Strachy przed południowoamerykańskim klasykiem

East News
East News

Dunga i Martino grają meczbol. Kto przegra mecz trzeciej kolejki eliminacji mundialu, straci posadę selekcjonera Argentyny lub Brazylii.

Dwie największe potęgi kontynentu znalazły się na zakręcie, a pierwsi do postawienia przed plutonem egzekucyjnym za taki obrót spraw są sternicy obu reprezentacji.

Brazylia eliminacje zaczęła od 0:2 z Chile w Santiago. Prasa litości nie miała: - Nasza koszulka nic już nie znaczy, nikt już nas się nie boi. Wprawdzie trzy punkty przeciw Wenezueli przyszły łatwo i to grając bez Neymara, ale ten rywal to akurat dyżurny dostawca punktów dla kontynentalnej czołówki - pisano.

Sytuacja Martino

Gerardo Martino ma jeszcze gorzej. Mecz otwarcia eliminacji przegrał z Ekwadorem w Buenos Aires, a potem bezbramkowo zremisował z Paragwajem, który latem, podczas Copa America 2015, jego gracze dosłownie zdeklasowali. Tym samym Argentyna zanotowała najgorszy start od 48 lat. Jeśli więc na legendarnym Monumentalu jego drużyna polegnie z Brazylią, Martino położy głowę pod topór.

Argentyńską federację piłkarską czekają w grudniu wybory prezydenckie, a nikt nie chce być adwokatem przegranych spraw… Litości dla Martino nie będzie. W końcu pierwszy raz od ponad 35 lat to nie Julio Grondona wygra wybory. Zgodnie z przewidywaniami, Don Julio rządził federacją dożywotnio nie pozostawiając po sobie sukcesora. O dziwo, jego dworzanie postawili na jednego kandydata, Luisa Segurę, który pod komendą Grondony pracował w federacji przez 30 lat. Żadnej wojny buldogów pod dywanem.

DOSTARCZONE DANE –
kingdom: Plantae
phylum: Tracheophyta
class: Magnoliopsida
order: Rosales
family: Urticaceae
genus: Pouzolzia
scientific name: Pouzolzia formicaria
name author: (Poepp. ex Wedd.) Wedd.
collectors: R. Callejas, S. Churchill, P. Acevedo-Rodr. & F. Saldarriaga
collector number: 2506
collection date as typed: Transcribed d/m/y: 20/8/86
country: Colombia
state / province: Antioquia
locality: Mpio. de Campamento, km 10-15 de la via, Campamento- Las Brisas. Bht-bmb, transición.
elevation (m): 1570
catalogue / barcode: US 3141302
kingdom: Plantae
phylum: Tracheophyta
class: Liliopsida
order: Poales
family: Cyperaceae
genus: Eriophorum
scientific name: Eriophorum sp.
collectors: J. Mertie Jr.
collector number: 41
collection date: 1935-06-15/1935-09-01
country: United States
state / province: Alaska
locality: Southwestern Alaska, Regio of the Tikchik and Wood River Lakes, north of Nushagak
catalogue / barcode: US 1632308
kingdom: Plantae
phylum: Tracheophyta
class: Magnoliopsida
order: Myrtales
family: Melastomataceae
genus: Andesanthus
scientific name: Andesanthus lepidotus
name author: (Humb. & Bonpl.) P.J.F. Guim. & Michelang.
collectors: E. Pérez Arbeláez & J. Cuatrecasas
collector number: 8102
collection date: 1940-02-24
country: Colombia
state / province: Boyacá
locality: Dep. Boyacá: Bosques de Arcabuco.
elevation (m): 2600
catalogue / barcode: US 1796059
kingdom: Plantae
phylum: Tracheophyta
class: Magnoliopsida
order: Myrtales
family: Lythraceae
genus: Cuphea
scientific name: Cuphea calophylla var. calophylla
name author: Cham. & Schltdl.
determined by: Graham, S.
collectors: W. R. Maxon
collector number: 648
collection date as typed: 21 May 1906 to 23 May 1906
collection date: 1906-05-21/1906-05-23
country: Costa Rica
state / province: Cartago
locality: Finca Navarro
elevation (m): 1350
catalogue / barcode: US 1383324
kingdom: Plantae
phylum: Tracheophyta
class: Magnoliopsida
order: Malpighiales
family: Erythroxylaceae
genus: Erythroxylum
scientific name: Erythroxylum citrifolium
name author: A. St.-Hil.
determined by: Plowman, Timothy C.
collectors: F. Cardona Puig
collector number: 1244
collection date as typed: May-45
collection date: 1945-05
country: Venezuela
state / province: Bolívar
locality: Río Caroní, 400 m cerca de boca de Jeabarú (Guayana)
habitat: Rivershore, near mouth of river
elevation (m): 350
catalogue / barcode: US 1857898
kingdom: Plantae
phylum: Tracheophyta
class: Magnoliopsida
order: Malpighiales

ZESTAW ZADAŃ –
#1 Z jaką drużyną Argentyna przegrała mecz otwarcia eliminacji według artykułu o selekcjonerach Argentyny i Brazylii?
#2 Kontynuuj artykuł o selekcjonerach Argentyny i Brazylii od miejsca, w którym się urywa.

ODPOWIEDZI DO ĆWICZENIA –
#1 Z Ekwadorem, w Buenos Aires.

#2
(…)

Partia dziennikarzy antydungowskich to głównie starzy komentatorzy pamiętający wielką Brazylię, dziś będący szefami redakcji i mający status legend dziennikarstwa. Mocno w selekcjonera bije ESPN z szefem stacji, Jose Trajano, na czele. Również jeden z weteranów brazylijskiego dziennikarstwa, Renato Mauricio Prado związany z FOX swoje selekcjonerowi co kilka dni wrzuca. Telewizja i radio Band wręcz jadą po... bandzie! Główni gwiazdorzy stacji, Neto i Miltonao, nawet nie bawią się w dobór słów, po prostu zakładają rękawice i walą między oczy. Jedni chcą więcej graczy z ligi brazylijskiej, bo tych z Europy w ogóle nie znają, inni mówią, że liga brazylijska jest do luftu i brać tylko tych z najlepszych europejskich klubów.

(…)

Bartłomiej Rabij

Cały artykuł w najnowszym numerze tygodnika „Piłka Nożna”. Od wtorku w kioskach!
Czytaj więcej w "Piłce Nożnej":
Pierwsze zgrupowanie finalistów: Lewy idzie na rekord -->

Co ciekawego w tym tygodniu -->
Jedenastka 15. kolejki polskiej ligi według "Piłki Nożnej" -->

Komentarze (0)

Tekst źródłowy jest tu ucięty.